Exercise objective>
Return the text lines of every record below verbatim, leaving the pictures out.

Records shown>
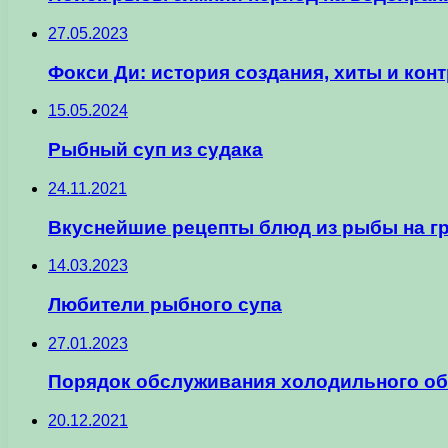
27.05.2023
Фокси Ди: история создания, хиты и кон
15.05.2024
Рыбный суп из судака
24.11.2021
Вкуснейшие рецепты блюд из рыбы на г
14.03.2023
Любители рыбного супа
27.01.2023
Порядок обслуживания холодильного о
20.12.2021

Solution for this exercise>
27.05.2023
Фокси Ди: история создания, хиты и кон
15.05.2024
Рыбный суп из судака
24.11.2021
Вкуснейшие рецепты блюд из рыбы на г
14.03.2023
Любители рыбного супа
27.01.2023
Порядок обслуживания холодильного о
20.12.2021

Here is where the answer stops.